# Noob looking for a FO(native fish) setup



## Benm1020 (Apr 3, 2011)

Hello looking into getting into saltwater by having a native fish tank. I live right on the bay and would like to keep native fish that i catch. What would the ideal setup be. Im looking into getting a 55 g tank. Has to be budget minded so help me out with not sugesting crazy filters with huge price tags ( im a kid)


----------



## Hamstern (Aug 26, 2010)

*well*

it really depends on the water temperature and if you can replicate the enviroment of the lifeforms in question.


----------



## kane chisholme (Mar 17, 2011)

Where exactly do u live around so o will know what kind of fish they are and what they will need


----------



## Benm1020 (Apr 3, 2011)

kane chisholme said:


> Where exactly do u live around so o will know what kind of fish they are and what they will need


I live in nj the fish i can get range from fluke, striped bass , blue fish and get some tropical/gulf fishes from the gulf stream


----------



## onefish2fish (Jul 22, 2008)

Benm1020 said:


> I live in nj the fish i can get range from fluke, striped bass , blue fish and get some tropical/gulf fishes from the gulf stream


i think all mentioned fish will need a tank larger then a 55 gallon.


----------



## Benm1020 (Apr 3, 2011)

Yea i guess i could maybe get anything up to a 100g tank. I was just saying common fish we get i wouldnt keep what i said together because they would prob. Attack eachother 

I Cant really release them back in the bay right?


----------



## Teishokue (Mar 10, 2011)

first of all you need permits..... theres a large fine for capturing fish... just look at what type of bay your at. and what type of fish. if water is warm... uhh most likely use warm water.....


----------



## Benm1020 (Apr 3, 2011)

I heard about permits but I didn't know you need it for all fish 
I know that I would have to get a heater for the winter 

Filter? Powerheads? Skimmer? What do I need
_Posted via Mobile Device_


----------



## Teishokue (Mar 10, 2011)

get a heater?? if its near a warm area, use a heater to keep the temperature from dropping, find a way to chill to keep the temperature from over heating. powerheads are a must or if you have a way of water flow. skimmers are a must if you are trying to keep healthy fish. 

You should look into:
Sump/Refugum
Heater
Chiller (if your in areas of extreme heat)
Power head
Filtration types
Live rock

If your going a FOWLR then you dont need to worry bout light much.
If your going reef then light fixtures are a MUST.
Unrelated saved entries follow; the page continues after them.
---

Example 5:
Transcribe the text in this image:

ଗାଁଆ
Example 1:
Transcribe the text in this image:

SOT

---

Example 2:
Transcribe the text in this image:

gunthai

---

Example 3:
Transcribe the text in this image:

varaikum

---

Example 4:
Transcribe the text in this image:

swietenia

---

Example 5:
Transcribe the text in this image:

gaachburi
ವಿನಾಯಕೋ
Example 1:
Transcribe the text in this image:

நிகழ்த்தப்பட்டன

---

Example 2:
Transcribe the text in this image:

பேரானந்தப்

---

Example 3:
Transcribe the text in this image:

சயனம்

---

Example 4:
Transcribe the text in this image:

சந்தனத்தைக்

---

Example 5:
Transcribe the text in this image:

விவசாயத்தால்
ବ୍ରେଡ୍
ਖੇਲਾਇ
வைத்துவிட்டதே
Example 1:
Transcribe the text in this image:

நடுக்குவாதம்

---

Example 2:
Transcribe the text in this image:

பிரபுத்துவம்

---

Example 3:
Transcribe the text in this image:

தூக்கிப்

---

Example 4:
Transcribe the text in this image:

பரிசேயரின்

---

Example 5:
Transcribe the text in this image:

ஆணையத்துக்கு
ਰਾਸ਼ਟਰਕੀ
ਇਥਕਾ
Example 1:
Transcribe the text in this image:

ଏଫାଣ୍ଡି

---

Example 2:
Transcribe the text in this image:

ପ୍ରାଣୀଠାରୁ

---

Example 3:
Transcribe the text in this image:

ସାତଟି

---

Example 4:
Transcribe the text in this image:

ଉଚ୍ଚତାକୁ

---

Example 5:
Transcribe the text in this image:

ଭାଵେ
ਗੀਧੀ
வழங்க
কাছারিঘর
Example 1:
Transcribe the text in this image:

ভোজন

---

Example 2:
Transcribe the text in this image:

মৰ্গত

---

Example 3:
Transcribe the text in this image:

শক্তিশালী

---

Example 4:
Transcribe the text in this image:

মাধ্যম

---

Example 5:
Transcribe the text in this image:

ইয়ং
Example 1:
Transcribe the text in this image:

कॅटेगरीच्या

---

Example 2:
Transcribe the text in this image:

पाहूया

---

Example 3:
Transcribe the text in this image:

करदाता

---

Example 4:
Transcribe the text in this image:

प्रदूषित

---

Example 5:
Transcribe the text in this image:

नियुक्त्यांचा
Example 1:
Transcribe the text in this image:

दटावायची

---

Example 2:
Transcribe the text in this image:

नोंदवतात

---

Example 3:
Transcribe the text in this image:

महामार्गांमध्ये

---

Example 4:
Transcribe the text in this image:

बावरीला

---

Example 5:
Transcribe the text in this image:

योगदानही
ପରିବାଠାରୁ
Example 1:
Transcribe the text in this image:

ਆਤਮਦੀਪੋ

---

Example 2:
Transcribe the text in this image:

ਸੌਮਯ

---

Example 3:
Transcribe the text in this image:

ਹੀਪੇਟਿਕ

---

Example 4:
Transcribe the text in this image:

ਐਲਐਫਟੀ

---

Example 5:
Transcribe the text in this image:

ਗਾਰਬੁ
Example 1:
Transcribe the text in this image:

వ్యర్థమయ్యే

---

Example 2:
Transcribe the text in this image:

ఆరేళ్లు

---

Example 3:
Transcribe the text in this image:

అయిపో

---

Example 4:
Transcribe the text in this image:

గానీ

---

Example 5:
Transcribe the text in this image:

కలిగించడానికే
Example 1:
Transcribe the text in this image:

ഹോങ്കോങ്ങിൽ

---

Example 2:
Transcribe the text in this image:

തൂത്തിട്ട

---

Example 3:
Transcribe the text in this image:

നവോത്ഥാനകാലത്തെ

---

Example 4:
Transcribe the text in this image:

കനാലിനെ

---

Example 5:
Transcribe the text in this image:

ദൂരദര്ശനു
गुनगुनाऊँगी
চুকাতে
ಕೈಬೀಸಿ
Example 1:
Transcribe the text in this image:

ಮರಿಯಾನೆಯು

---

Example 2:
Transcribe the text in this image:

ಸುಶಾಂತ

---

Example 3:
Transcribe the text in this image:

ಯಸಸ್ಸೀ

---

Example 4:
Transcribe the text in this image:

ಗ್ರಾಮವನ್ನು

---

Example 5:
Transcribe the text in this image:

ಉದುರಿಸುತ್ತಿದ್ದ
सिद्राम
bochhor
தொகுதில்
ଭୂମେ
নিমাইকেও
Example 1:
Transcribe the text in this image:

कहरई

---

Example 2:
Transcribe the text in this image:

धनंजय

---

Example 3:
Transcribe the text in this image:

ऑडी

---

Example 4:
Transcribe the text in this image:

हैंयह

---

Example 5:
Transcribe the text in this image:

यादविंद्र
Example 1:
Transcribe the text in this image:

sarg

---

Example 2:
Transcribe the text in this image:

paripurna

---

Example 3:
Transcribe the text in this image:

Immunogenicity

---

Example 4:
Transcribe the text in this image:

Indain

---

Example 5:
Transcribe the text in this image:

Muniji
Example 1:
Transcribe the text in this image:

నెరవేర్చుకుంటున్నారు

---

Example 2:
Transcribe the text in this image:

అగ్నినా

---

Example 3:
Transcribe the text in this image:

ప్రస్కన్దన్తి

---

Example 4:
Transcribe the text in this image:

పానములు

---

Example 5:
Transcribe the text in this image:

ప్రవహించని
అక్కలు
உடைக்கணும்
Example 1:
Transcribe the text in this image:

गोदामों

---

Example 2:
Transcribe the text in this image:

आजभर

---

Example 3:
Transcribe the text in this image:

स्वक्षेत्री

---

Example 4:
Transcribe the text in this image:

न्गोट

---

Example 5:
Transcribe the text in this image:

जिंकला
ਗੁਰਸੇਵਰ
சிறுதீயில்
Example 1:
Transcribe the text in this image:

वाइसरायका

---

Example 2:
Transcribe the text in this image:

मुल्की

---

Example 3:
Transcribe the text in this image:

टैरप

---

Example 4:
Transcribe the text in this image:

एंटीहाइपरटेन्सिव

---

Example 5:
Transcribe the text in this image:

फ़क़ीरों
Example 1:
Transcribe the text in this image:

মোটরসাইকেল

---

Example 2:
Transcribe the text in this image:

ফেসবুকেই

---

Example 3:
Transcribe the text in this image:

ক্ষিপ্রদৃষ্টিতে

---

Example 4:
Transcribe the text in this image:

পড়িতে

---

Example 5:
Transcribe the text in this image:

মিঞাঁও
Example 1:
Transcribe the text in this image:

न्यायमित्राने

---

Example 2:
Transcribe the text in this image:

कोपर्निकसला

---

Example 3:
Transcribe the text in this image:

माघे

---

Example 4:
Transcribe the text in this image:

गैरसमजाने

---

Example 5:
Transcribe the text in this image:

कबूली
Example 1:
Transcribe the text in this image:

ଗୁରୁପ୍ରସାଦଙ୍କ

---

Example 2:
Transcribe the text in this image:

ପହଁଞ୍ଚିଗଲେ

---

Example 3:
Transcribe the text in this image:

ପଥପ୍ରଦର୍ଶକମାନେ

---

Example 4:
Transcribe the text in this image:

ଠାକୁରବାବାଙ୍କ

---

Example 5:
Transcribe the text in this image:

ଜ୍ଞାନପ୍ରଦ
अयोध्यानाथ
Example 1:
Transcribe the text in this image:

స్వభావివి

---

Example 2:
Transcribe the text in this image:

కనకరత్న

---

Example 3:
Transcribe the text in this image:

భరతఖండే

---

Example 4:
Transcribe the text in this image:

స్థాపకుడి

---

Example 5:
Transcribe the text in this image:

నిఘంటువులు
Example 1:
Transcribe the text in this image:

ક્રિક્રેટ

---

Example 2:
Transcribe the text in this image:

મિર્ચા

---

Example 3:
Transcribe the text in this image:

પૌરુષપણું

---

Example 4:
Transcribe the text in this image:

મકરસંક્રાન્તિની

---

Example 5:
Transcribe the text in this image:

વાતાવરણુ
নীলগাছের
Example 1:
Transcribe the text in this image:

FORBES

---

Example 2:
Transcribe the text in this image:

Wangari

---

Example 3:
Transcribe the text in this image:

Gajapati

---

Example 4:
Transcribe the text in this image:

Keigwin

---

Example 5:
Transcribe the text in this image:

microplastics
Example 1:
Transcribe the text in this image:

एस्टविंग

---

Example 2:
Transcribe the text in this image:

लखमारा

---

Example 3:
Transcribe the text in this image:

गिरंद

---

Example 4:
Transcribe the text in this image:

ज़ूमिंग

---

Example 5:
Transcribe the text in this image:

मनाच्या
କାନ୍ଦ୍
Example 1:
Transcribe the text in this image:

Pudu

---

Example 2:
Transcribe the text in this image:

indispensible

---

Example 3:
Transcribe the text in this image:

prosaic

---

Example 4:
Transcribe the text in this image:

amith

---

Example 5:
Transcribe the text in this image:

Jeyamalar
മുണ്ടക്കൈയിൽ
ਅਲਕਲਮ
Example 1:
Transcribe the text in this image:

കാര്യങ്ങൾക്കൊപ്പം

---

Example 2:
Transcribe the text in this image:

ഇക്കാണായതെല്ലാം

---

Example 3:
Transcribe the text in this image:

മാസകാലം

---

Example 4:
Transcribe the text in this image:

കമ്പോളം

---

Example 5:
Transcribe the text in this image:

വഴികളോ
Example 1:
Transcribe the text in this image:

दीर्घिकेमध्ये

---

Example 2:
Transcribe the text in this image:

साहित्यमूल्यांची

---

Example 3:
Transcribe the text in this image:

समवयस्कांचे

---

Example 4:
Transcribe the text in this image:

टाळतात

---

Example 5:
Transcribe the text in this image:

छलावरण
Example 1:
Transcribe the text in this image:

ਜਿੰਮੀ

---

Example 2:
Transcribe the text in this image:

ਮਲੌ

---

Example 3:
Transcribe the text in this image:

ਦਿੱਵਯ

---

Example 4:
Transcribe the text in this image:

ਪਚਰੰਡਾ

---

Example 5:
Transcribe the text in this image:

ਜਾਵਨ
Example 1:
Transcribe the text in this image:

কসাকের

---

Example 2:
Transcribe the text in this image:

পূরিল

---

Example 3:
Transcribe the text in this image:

Note most fish will already have a parasite.
If your going FOWLR then you should look into copper meds.
For reefs you CANNOT use copper meds.
I believe a basic SW tank should be fine.


----------



## onefish2fish (Jul 22, 2008)

Teishokue said:


> get a heater?? if its near a warm area, use a heater to keep the temperature from dropping, find a way to chill to keep the temperature from over heating. powerheads are a must or if you have a way of water flow. skimmers are a must if you are trying to keep healthy fish.
> 
> You should look into:
> Sump/Refugum
> ...


i have to disagree with the copper thing. treating a fish because "most" fish will have a parasite IMO isnt a good idea. taking meds for no reason can do more harm then good. i do suggest using a QT though and observe the fishes behavior, eating habbits, and overall health. 
looking into a sump would be a good idea though, as this makes a great place to put a skimmer. reading online reviews about skimmers in multiple locations is a wise idea as well, as some are great and others garbage. 
you may need to run a chiller to keep your temps lower simply because i dont think jersey waters ever get above the 65 degree range, and a chiller will keep a constant low temp, which would be natural to the fish. im not 100% sure on this, but its something else that needs to be considered and researched.


----------



## Teishokue (Mar 10, 2011)

i didnt say treating them with copper from day one. im just saying a treatment will be applyable with FO tanks rather than a reef tank


----------



## onefish2fish (Jul 22, 2008)

Teishokue said:


> i didnt say treating them with copper from day one. im just saying a treatment will be applyable with FO tanks rather than a reef tank


sorry for the mis-communication then but a reef fish still has the ability to be treated. it must first be removed to a QT. infact, if i had a fish only tank i still would remove the effected fish to a QT and treat it individually.


----------